Exercise directions:
Return verbatim the lines of the records, starting at the line that contains "pose: elev=22.2 azim=274.2" and ending at the end of the records, with both ends included. Omit the pictures from the output.
— Start Data supplied —
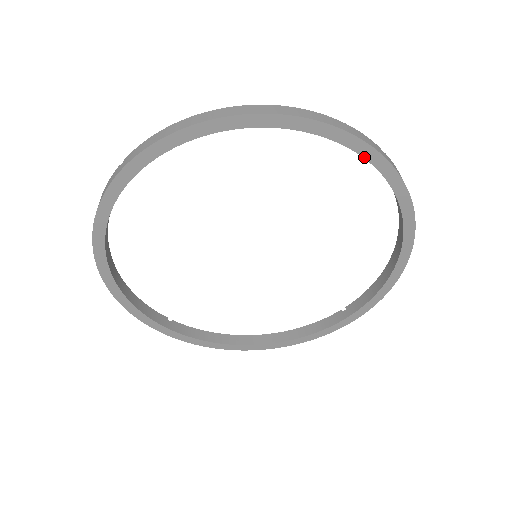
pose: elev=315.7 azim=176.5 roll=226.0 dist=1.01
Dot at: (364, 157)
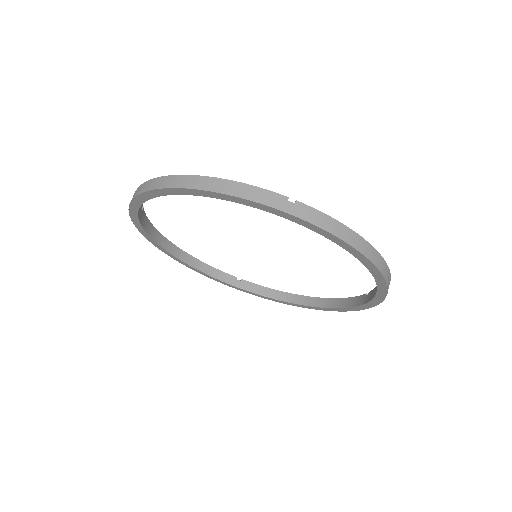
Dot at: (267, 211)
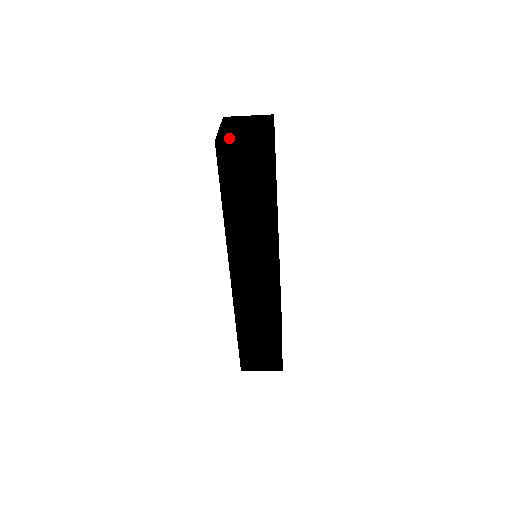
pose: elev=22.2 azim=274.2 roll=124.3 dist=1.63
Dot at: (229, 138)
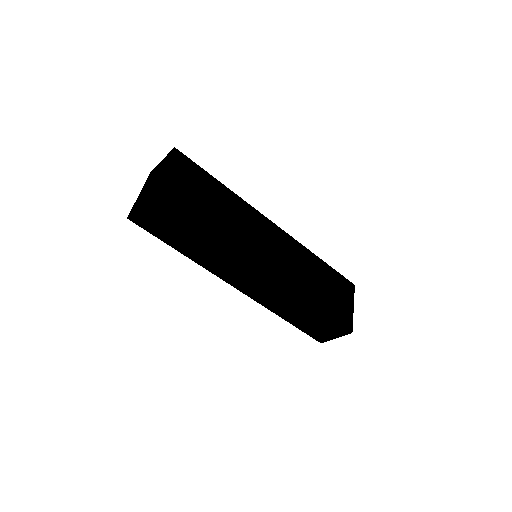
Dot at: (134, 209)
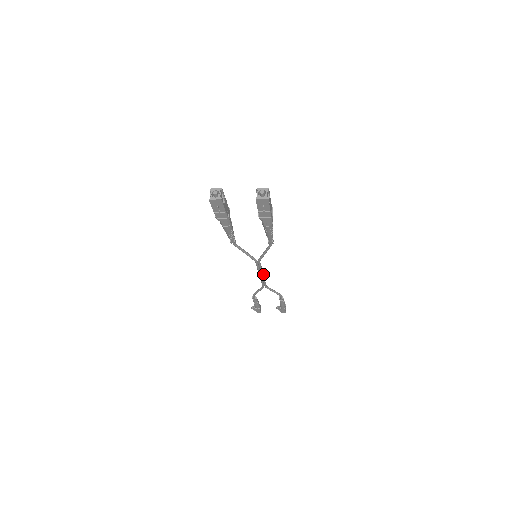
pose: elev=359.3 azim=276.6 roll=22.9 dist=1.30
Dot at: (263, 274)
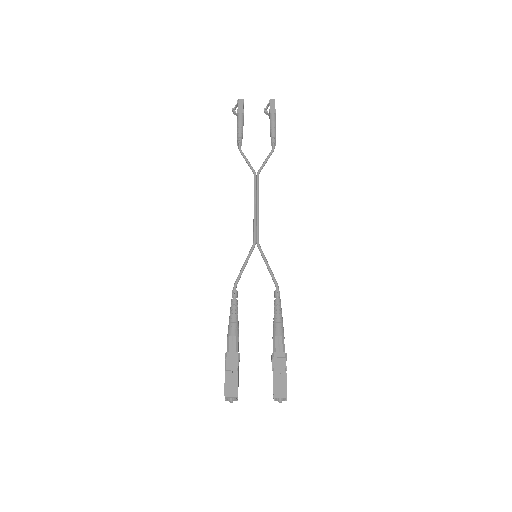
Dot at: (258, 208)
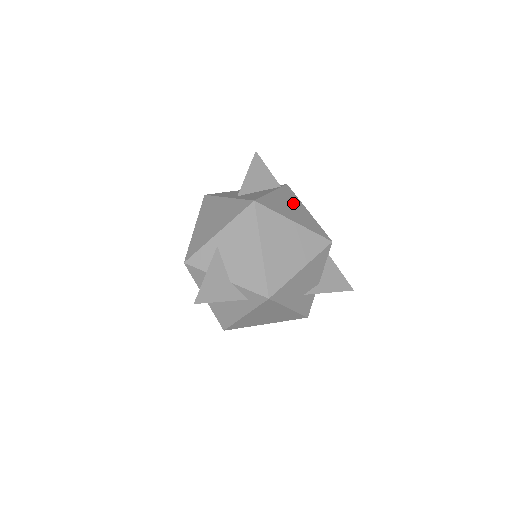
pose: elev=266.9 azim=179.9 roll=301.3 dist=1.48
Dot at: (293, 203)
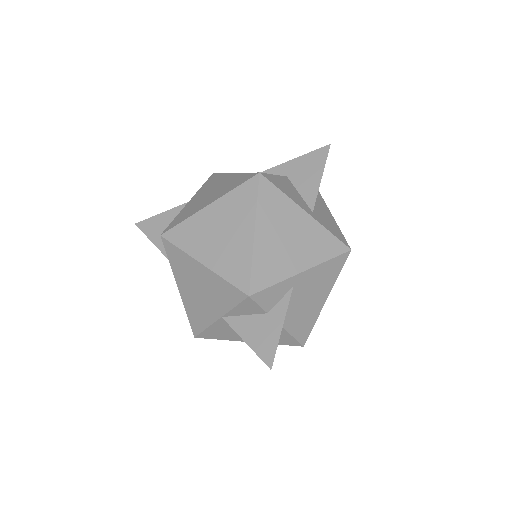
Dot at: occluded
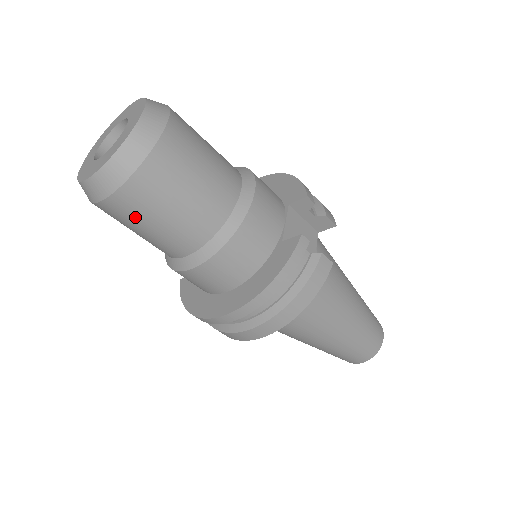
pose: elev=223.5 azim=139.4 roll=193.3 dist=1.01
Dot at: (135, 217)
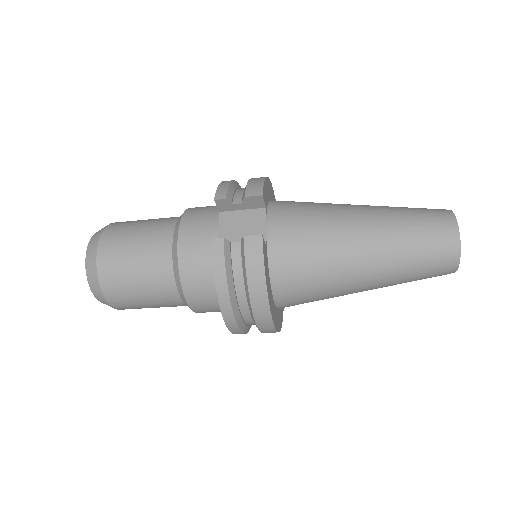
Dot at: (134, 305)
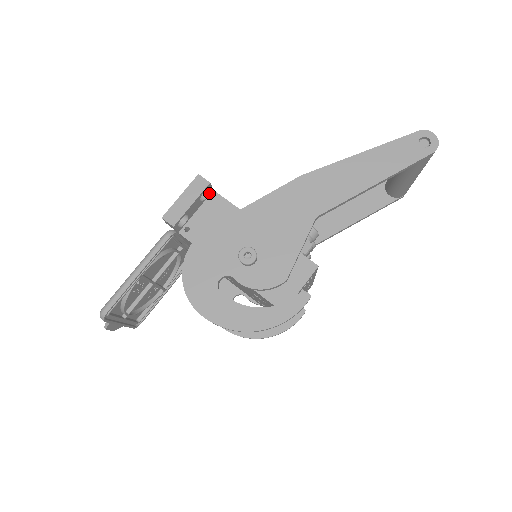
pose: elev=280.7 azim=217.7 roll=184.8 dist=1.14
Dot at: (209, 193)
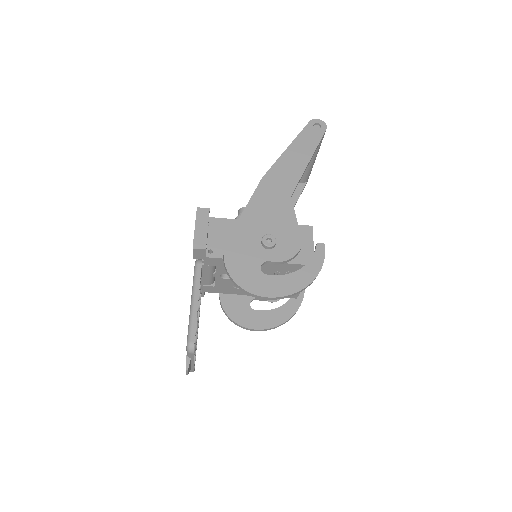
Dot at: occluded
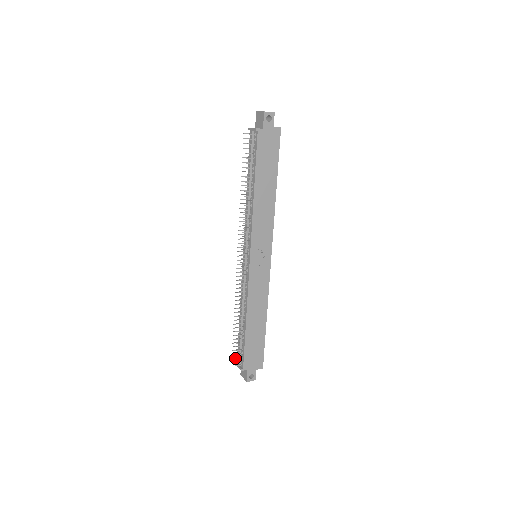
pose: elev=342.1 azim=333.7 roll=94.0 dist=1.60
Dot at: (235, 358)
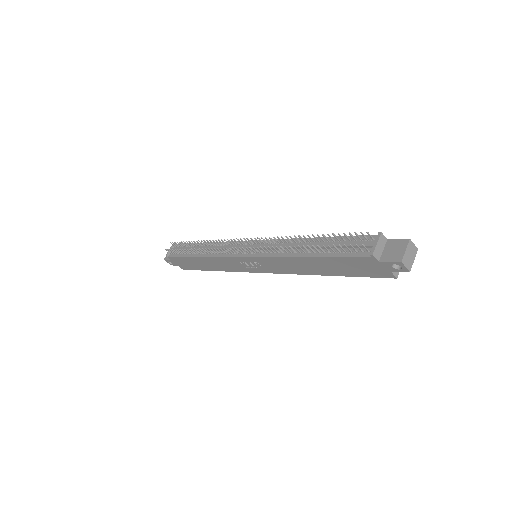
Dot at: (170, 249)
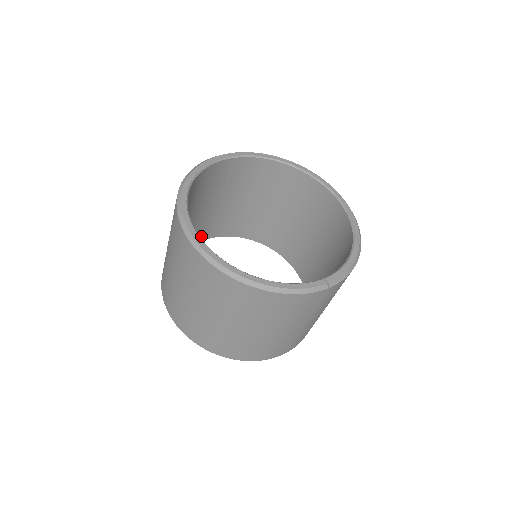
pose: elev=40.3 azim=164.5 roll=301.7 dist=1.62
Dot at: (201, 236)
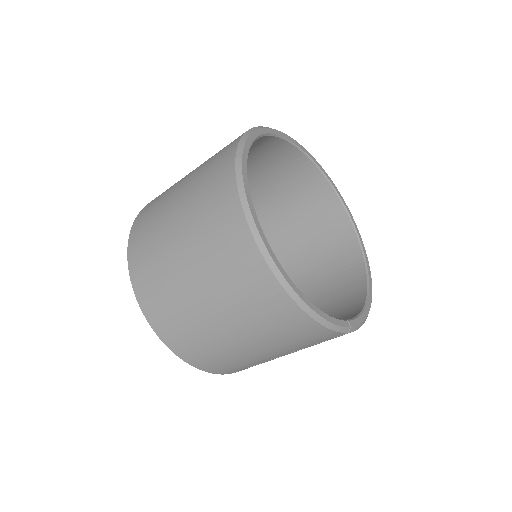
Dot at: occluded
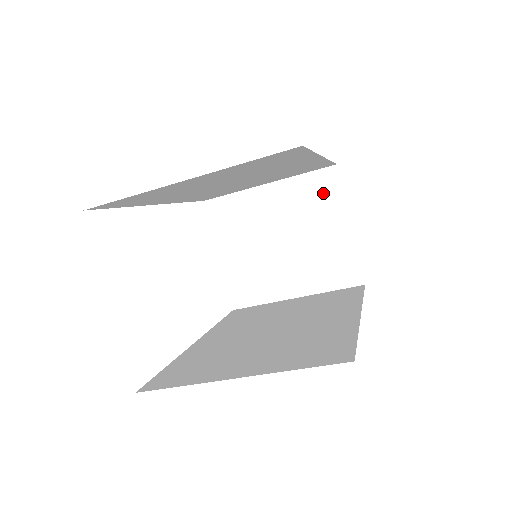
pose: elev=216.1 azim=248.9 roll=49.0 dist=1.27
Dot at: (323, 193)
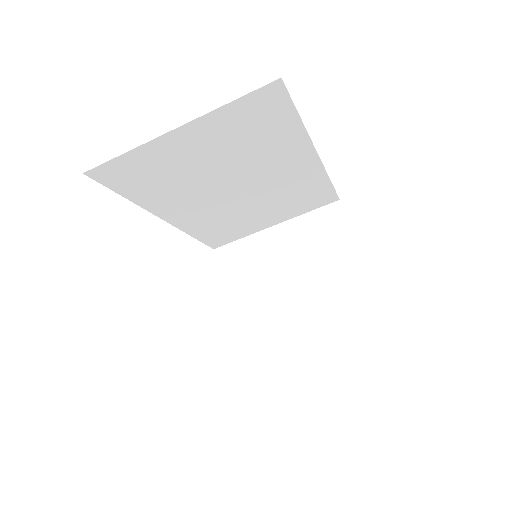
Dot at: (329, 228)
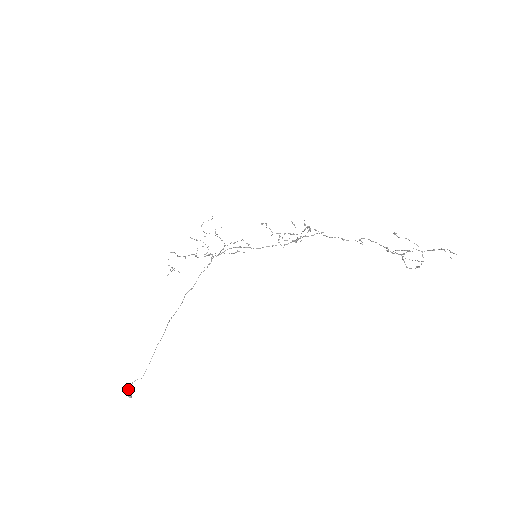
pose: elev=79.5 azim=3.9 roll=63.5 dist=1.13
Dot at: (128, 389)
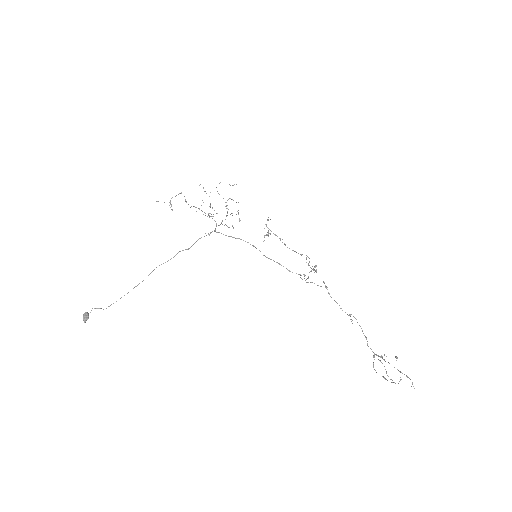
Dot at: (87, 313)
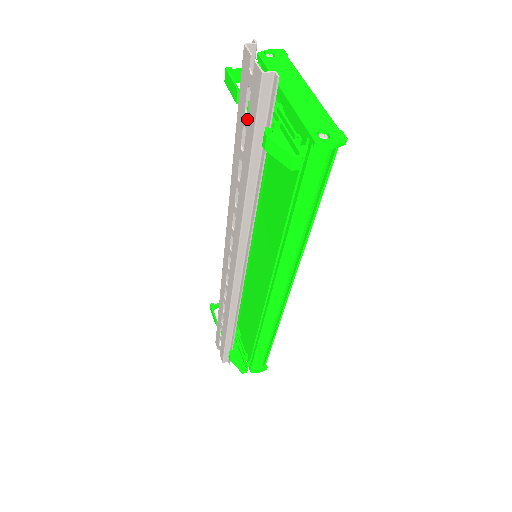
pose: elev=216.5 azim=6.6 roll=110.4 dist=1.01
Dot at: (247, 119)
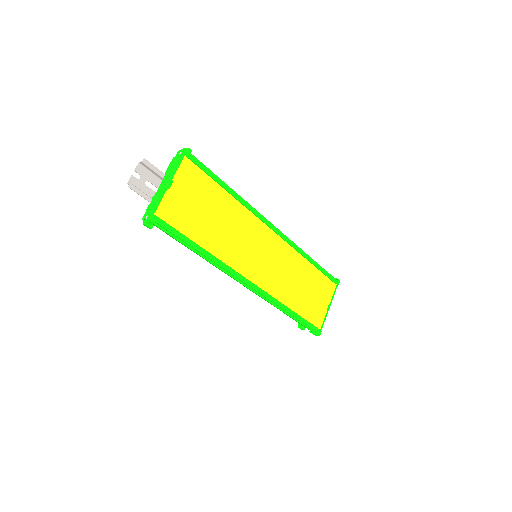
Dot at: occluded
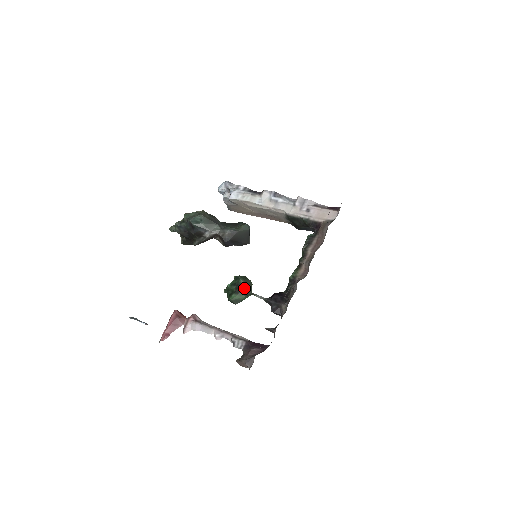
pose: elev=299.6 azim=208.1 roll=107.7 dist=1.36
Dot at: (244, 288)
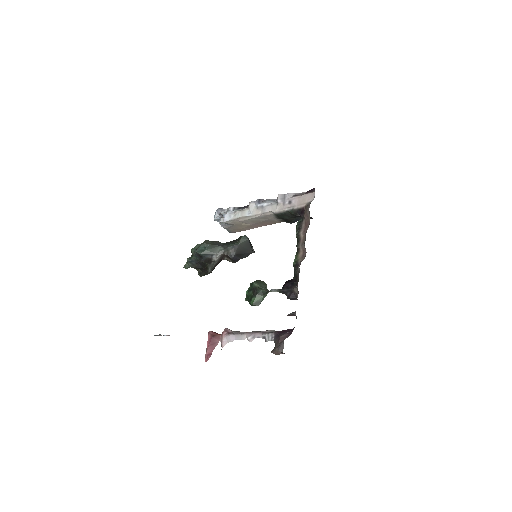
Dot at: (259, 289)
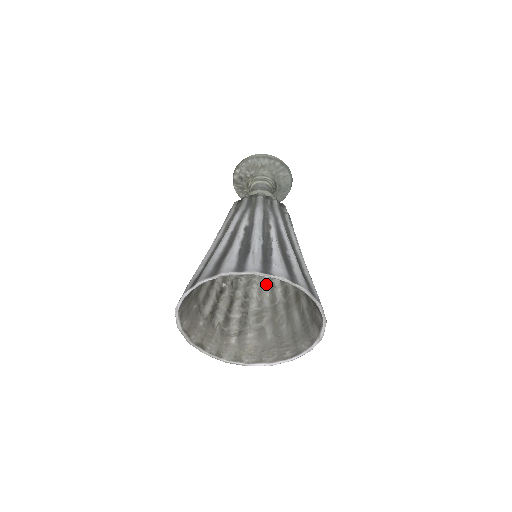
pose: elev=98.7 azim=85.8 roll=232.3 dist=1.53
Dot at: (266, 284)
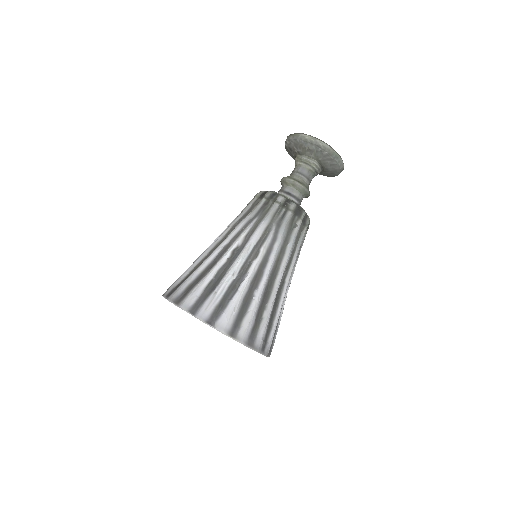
— End Data supplied —
Task output:
pose: elev=22.2 azim=274.2 roll=124.3 dist=1.63
Dot at: (229, 138)
Dot at: (134, 209)
pose: elev=359.3 azim=276.6 roll=22.9 dist=1.30
Dot at: (263, 274)
Dot at: (258, 208)
pose: elev=266.9 azim=179.9 roll=301.3 dist=1.48
Dot at: (293, 203)
Dot at: occluded
pose: elev=223.5 azim=139.4 roll=193.3 dist=1.01
Dot at: (135, 217)
Dot at: (134, 305)
pose: elev=280.7 azim=217.7 roll=184.8 dist=1.14
Dot at: (209, 193)
Dot at: occluded
pose: elev=342.1 azim=333.7 roll=94.0 dist=1.60
Dot at: (235, 358)
Dot at: (170, 249)
pose: elev=40.3 azim=164.5 roll=301.7 dist=1.62
Dot at: (201, 236)
Dot at: occluded
pose: elev=216.1 azim=248.9 roll=49.0 dist=1.27
Dot at: (323, 193)
Dot at: (329, 228)
pose: elev=79.5 azim=3.9 roll=63.5 dist=1.13
Dot at: (128, 389)
Dot at: (87, 313)
pose: elev=216.5 azim=6.6 roll=110.4 dist=1.01
Dot at: (247, 119)
Dot at: occluded
pose: elev=299.6 azim=208.1 roll=107.7 dist=1.36
Dot at: (244, 288)
Dot at: (259, 289)
pose: elev=98.7 azim=85.8 roll=232.3 dist=1.53
Dot at: (266, 284)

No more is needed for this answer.